I tried that at first, but the NEON assembly was pretty ugly. I may have made a mistake there, but if not, it was all scalarized. The SVE lowering is uglier, but the generated code seems cleaner.

Extending fixed width vectors
=======================

sdiv_v8i8:
	.cfi_startproc
	umov	w11, v1.b[1]
	umov	w9, v1.b[2]
	umov	w13, v0.b[1]
	fmov	s2, w11
	umov	w10, v1.b[3]
	umov	w8, v1.b[4]
	umov	w12, v0.b[2]
	umov	w14, v0.b[3]
	fmov	s3, w13
	umov	w11, v0.b[4]
	zip1	v1.8b, v1.8b, v0.8b
	zip1	v0.8b, v0.8b, v0.8b
	mov	v2.h[1], w9
	shl	v1.4h, v1.4h, #8
	shl	v0.4h, v0.4h, #8
	mov	v3.h[1], w12
	mov	v2.h[2], w10
	sshr	v1.4h, v1.4h, #8
	sshr	v0.4h, v0.4h, #8
	mov	v3.h[2], w14
	mov	v2.h[3], w8
	umov	w13, v1.h[0]
	umov	w8, v0.h[0]
	mov	v3.h[3], w11
	shl	v2.4h, v2.4h, #8
	umov	w9, v1.h[1]
	umov	w10, v1.h[2]
	umov	w12, v0.h[1]
	umov	w11, v0.h[2]
	fmov	s0, w13
	fmov	s1, w8
	shl	v3.4h, v3.4h, #8
	sshr	v2.4h, v2.4h, #8
	mov	v0.s[1], w9
	fmov	s4, w9
	mov	v1.s[1], w12
	umov	w8, v2.h[1]
	umov	w9, v2.h[2]
	umov	w13, v2.h[0]
	fmov	s2, w12
	sshr	v3.4h, v3.4h, #8
	mov	v4.s[1], w10
	mov	v2.s[1], w11
	umov	w12, v3.h[0]
	shl	v0.2s, v0.2s, #16
	shl	v1.2s, v1.2s, #16
	umov	w10, v3.h[1]
	umov	w11, v3.h[2]
	fmov	s3, w13
	sshr	v0.2s, v0.2s, #16
	fmov	s5, w12
	sshr	v1.2s, v1.2s, #16
	ptrue	p0.s, vl2
	shl	v4.2s, v4.2s, #16
	shl	v2.2s, v2.2s, #16
	mov	v3.s[1], w8
	fmov	s6, w8
	sshr	v4.2s, v4.2s, #16
	sdivr	z0.s, p0/m, z0.s, z1.s
	sshr	v1.2s, v2.2s, #16
	mov	v5.s[1], w10
	fmov	s2, w10
	sdiv	z1.s, p0/m, z1.s, z4.s
	mov	v6.s[1], w9
	mov	v2.s[1], w11
	shl	v3.2s, v3.2s, #16
	shl	v4.2s, v5.2s, #16
	shl	v5.2s, v6.2s, #16
	shl	v2.2s, v2.2s, #16
	sshr	v3.2s, v3.2s, #16
	sshr	v4.2s, v4.2s, #16
	sdivr	z3.s, p0/m, z3.s, z4.s
	sshr	v4.2s, v5.2s, #16
	sshr	v2.2s, v2.2s, #16
	sdiv	z2.s, p0/m, z2.s, z4.s
	uzp1	v2.4h, v3.4h, v2.4h
	uzp1	v0.4h, v0.4h, v1.4h
	uzp1	v0.8b, v0.8b, v2.8b
	ret

Oh, but to be fair, I didn't use DAG.SplitVector(Op.getOperand(0), DL);. So that may avoid some of the ugly expanding.

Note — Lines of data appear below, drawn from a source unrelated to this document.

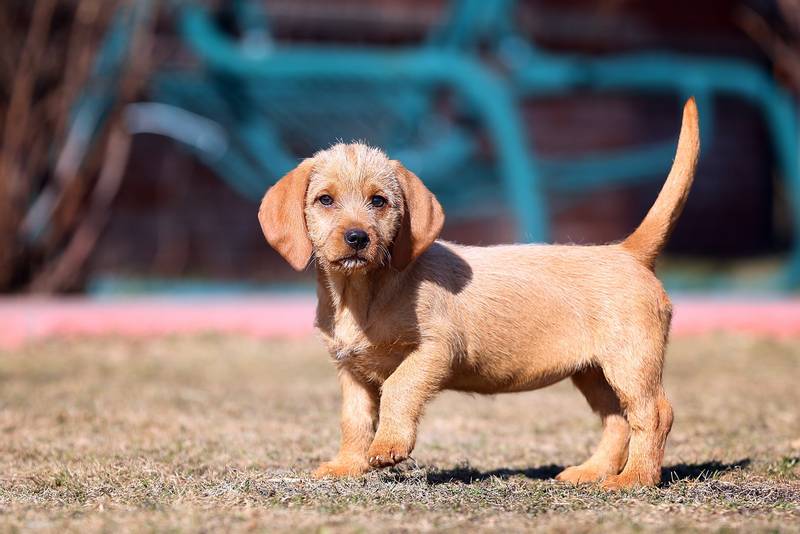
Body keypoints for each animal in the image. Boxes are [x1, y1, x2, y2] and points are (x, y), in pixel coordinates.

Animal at [258, 98, 700, 492]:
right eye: (325, 200)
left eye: (379, 201)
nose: (357, 238)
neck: (364, 292)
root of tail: (628, 251)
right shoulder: (351, 369)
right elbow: (354, 420)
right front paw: (347, 465)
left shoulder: (435, 349)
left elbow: (399, 386)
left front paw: (388, 445)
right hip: (594, 372)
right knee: (618, 420)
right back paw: (592, 472)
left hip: (631, 361)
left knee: (653, 414)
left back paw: (635, 478)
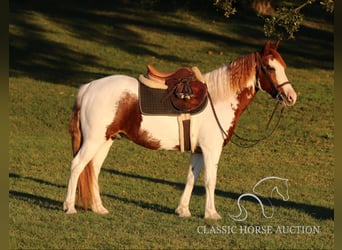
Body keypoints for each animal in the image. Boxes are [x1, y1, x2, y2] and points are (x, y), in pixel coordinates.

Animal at [63, 40, 296, 219]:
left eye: (283, 66)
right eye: (271, 67)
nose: (291, 97)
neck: (217, 99)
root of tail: (88, 88)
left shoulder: (198, 151)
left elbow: (191, 178)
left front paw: (183, 210)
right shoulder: (211, 150)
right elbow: (210, 180)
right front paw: (211, 214)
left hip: (106, 140)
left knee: (93, 169)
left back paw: (99, 208)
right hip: (93, 141)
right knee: (77, 166)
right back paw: (69, 207)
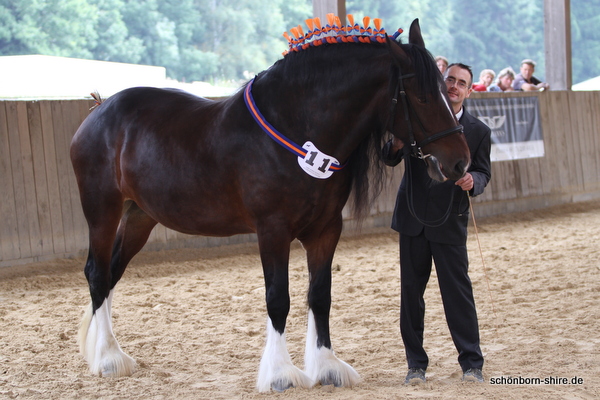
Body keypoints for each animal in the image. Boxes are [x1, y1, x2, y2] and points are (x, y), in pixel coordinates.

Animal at [70, 17, 472, 392]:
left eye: (448, 90)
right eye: (421, 97)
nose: (460, 163)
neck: (298, 129)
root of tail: (100, 109)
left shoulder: (326, 230)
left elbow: (320, 296)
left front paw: (327, 367)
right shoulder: (272, 230)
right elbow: (278, 298)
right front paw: (281, 374)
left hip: (140, 216)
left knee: (112, 273)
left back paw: (108, 352)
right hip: (102, 210)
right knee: (97, 272)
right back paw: (107, 359)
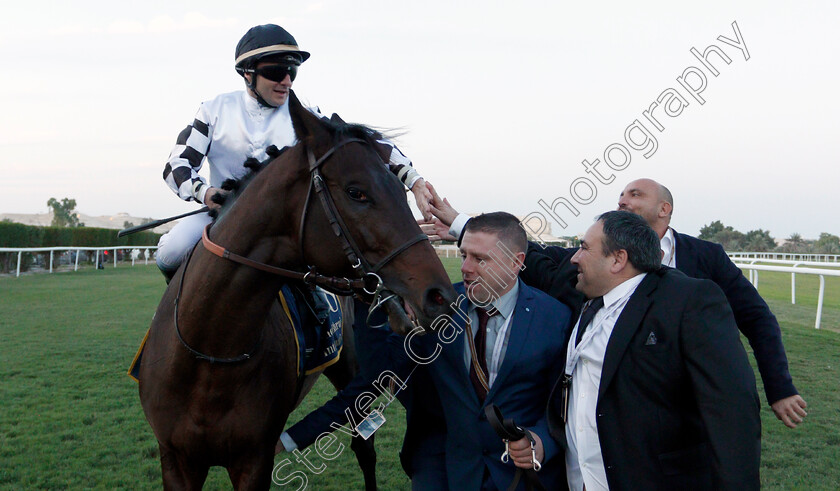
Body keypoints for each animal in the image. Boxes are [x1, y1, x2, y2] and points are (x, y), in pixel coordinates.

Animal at [139, 90, 456, 490]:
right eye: (356, 192)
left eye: (402, 190)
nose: (439, 294)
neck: (209, 353)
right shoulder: (176, 459)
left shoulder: (254, 460)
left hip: (351, 371)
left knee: (364, 447)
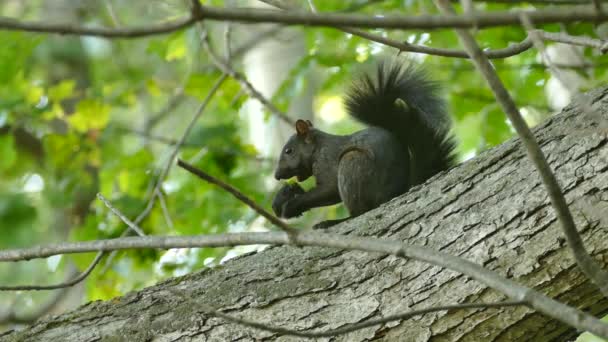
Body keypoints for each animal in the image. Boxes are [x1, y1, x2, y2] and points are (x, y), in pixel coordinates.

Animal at [272, 60, 456, 228]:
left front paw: (292, 205)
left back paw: (335, 221)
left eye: (288, 151)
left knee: (361, 212)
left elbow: (330, 189)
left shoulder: (327, 161)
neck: (317, 148)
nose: (277, 175)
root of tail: (395, 192)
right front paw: (288, 193)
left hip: (352, 163)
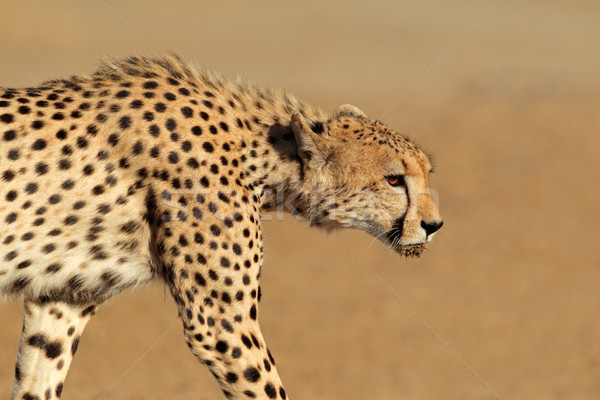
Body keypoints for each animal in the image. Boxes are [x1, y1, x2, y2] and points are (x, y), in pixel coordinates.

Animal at [0, 54, 440, 400]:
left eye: (426, 172)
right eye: (394, 180)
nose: (434, 225)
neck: (260, 154)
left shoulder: (62, 298)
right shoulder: (220, 322)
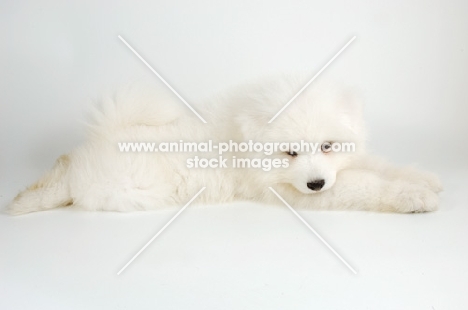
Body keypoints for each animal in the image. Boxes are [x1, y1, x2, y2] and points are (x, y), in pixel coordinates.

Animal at [9, 74, 444, 214]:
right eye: (290, 153)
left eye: (328, 146)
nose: (316, 183)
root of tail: (102, 137)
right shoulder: (286, 191)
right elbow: (365, 185)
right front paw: (412, 196)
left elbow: (379, 166)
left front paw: (425, 179)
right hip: (119, 187)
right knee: (65, 175)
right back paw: (22, 201)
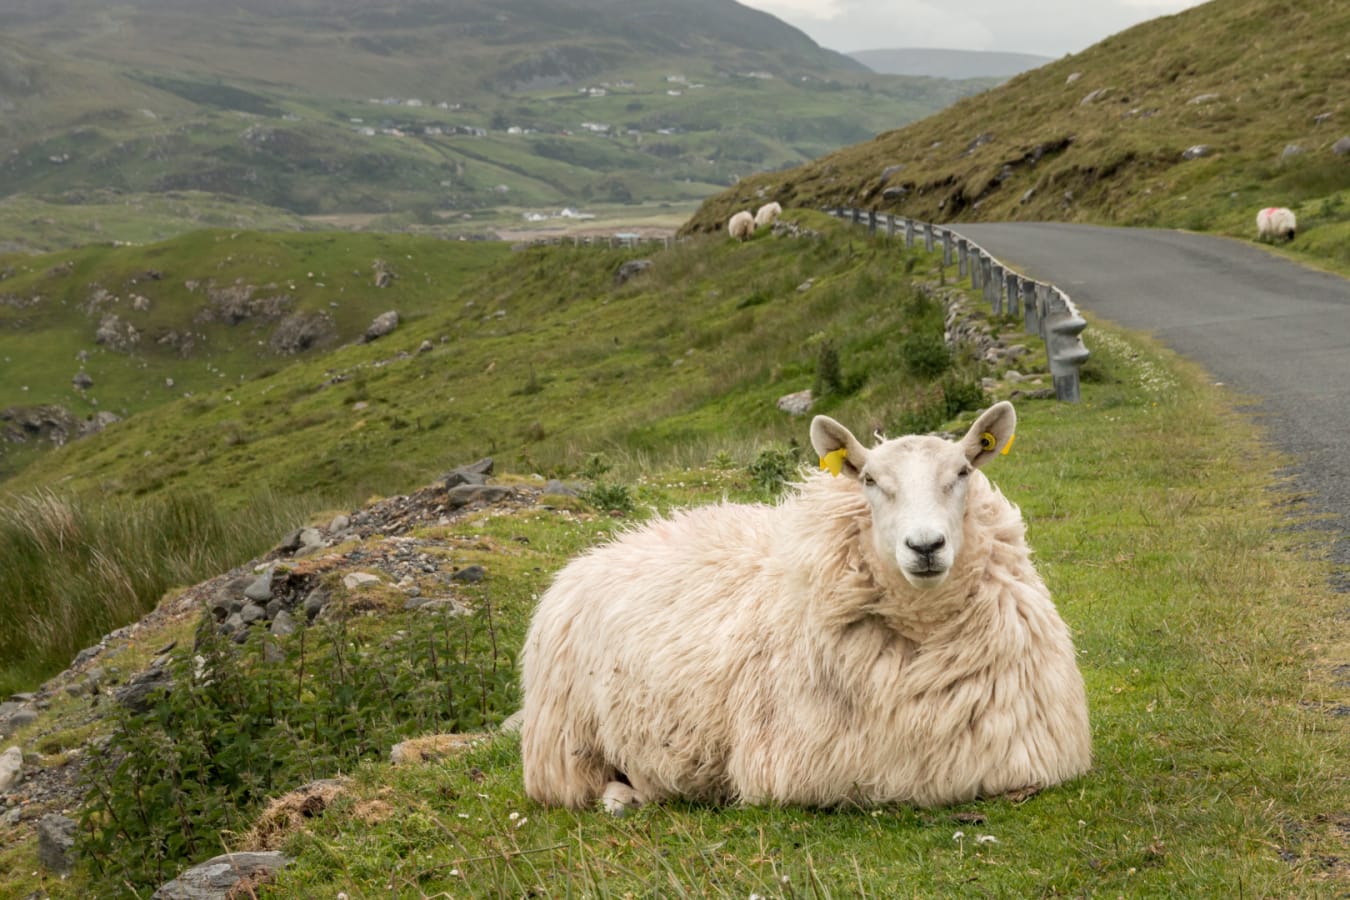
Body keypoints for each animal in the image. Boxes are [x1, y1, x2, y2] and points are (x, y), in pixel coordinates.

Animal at [521, 402, 1091, 813]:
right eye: (869, 480)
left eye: (964, 470)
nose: (926, 546)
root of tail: (603, 548)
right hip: (566, 743)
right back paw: (625, 797)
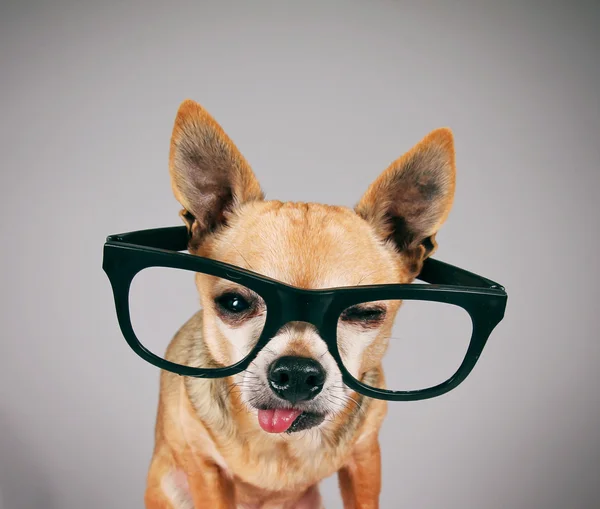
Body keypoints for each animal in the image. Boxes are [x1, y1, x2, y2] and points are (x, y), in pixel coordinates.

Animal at [144, 100, 454, 508]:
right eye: (233, 302)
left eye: (365, 313)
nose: (295, 373)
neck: (282, 446)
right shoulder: (205, 470)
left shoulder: (364, 459)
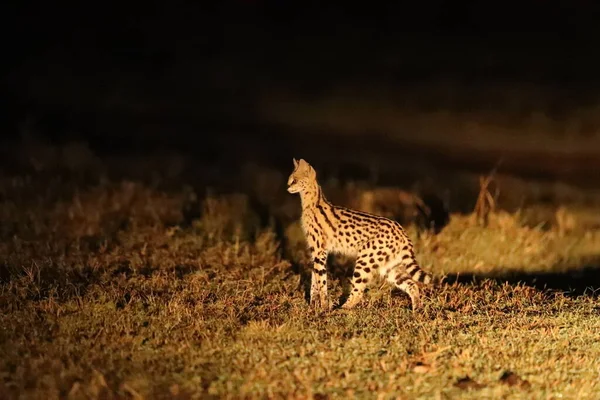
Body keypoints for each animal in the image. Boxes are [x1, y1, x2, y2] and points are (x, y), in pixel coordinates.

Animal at [286, 158, 432, 310]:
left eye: (294, 180)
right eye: (290, 180)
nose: (287, 187)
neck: (312, 203)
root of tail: (401, 230)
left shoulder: (319, 251)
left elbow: (321, 281)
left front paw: (324, 307)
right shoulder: (316, 253)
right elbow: (315, 279)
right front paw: (313, 305)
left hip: (365, 260)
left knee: (358, 292)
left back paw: (342, 309)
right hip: (389, 266)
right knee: (412, 284)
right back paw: (416, 308)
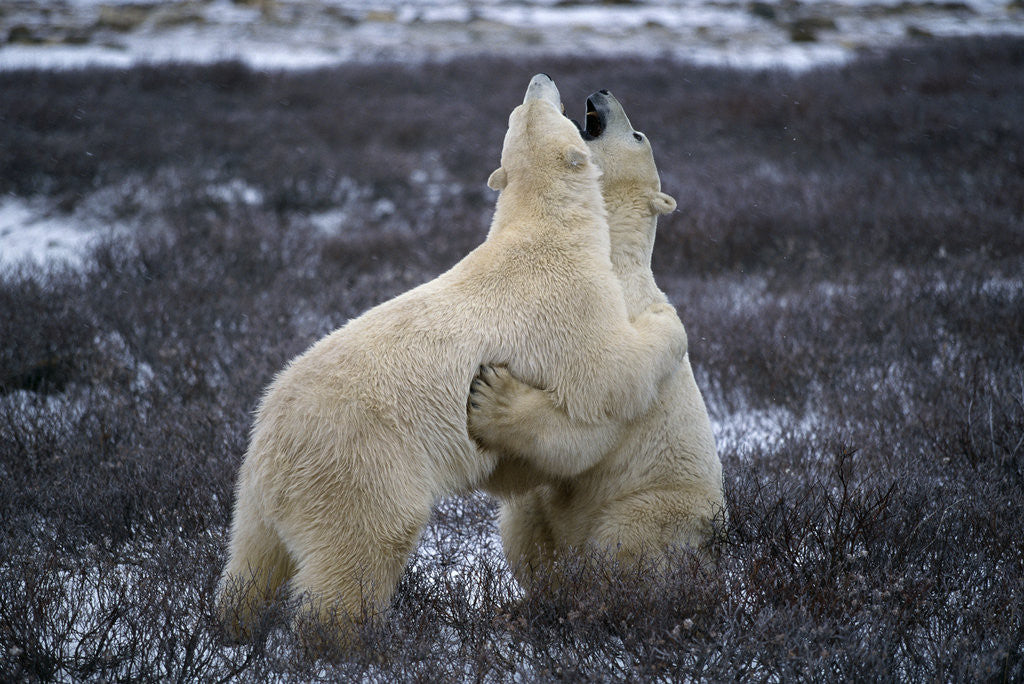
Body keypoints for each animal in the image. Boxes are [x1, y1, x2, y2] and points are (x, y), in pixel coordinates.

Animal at [216, 75, 688, 644]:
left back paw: (232, 625)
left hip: (254, 491)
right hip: (359, 468)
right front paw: (667, 323)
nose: (541, 79)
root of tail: (273, 444)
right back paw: (348, 641)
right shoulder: (569, 303)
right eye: (540, 109)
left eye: (519, 110)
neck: (542, 227)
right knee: (359, 556)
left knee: (251, 559)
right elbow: (607, 376)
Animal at [468, 89, 726, 590]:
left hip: (655, 504)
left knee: (624, 540)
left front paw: (495, 398)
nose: (602, 93)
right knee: (524, 521)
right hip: (547, 514)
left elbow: (594, 412)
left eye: (638, 134)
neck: (610, 254)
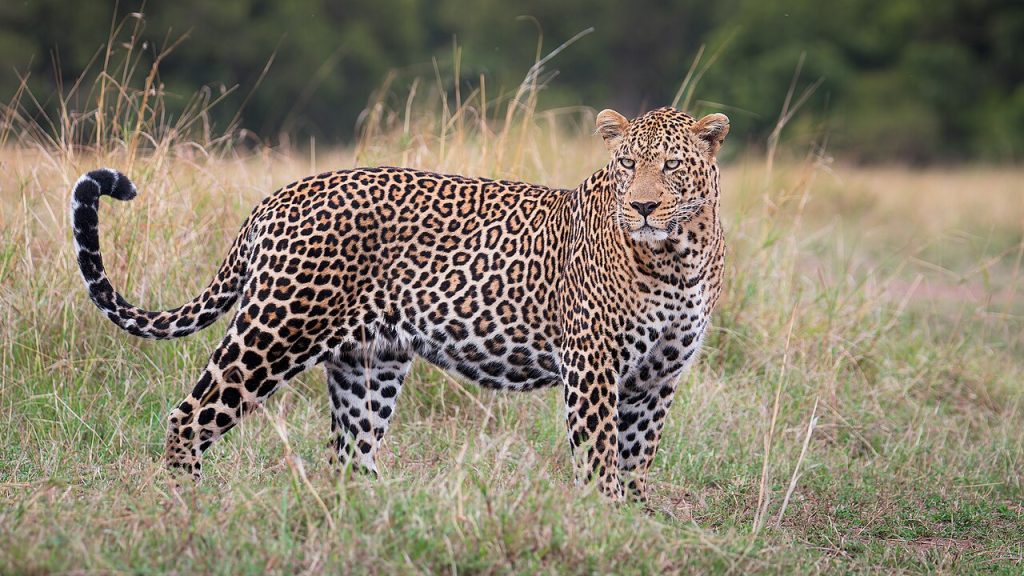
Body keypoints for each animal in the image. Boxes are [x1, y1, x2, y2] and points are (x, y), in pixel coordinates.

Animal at [71, 106, 729, 501]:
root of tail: (276, 197)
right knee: (189, 415)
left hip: (369, 362)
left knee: (349, 455)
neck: (678, 258)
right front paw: (599, 519)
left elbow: (636, 459)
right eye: (627, 164)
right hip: (274, 332)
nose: (642, 206)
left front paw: (633, 521)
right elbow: (598, 458)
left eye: (672, 165)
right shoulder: (592, 366)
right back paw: (188, 505)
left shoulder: (659, 377)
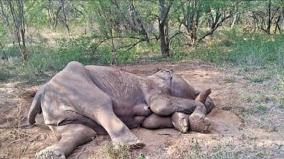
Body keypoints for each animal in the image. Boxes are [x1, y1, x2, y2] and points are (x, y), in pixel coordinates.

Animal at [28, 61, 215, 159]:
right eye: (195, 92)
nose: (211, 102)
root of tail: (41, 91)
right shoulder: (154, 90)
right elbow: (160, 107)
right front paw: (199, 124)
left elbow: (150, 121)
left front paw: (183, 123)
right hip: (73, 82)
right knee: (99, 104)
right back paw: (132, 146)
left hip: (56, 106)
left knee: (79, 130)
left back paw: (49, 155)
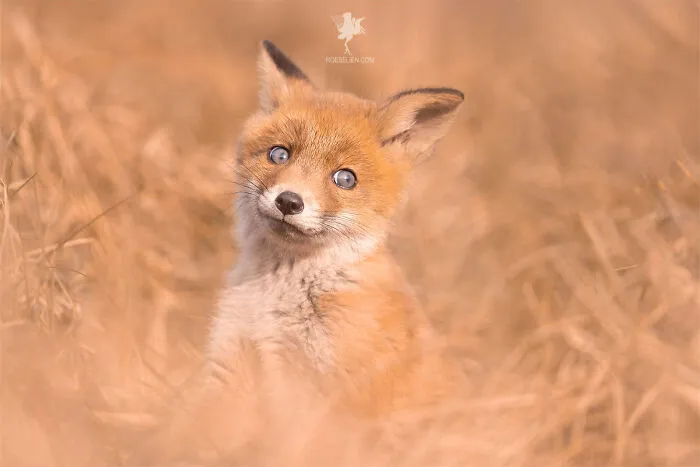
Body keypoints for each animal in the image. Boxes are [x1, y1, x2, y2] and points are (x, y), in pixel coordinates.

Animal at [136, 40, 468, 464]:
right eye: (280, 154)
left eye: (345, 178)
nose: (289, 201)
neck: (278, 298)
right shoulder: (232, 360)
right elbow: (188, 434)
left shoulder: (325, 394)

paulwalker-arm accepted this revision.Aug 20 2020, 11:25 AM

The expanding is because we don't yet attempt to lower the subvector and concat_vector operations. As I say, I think today the correct move is to take this patch and then see what the future holds when we have full support for subvec and concat.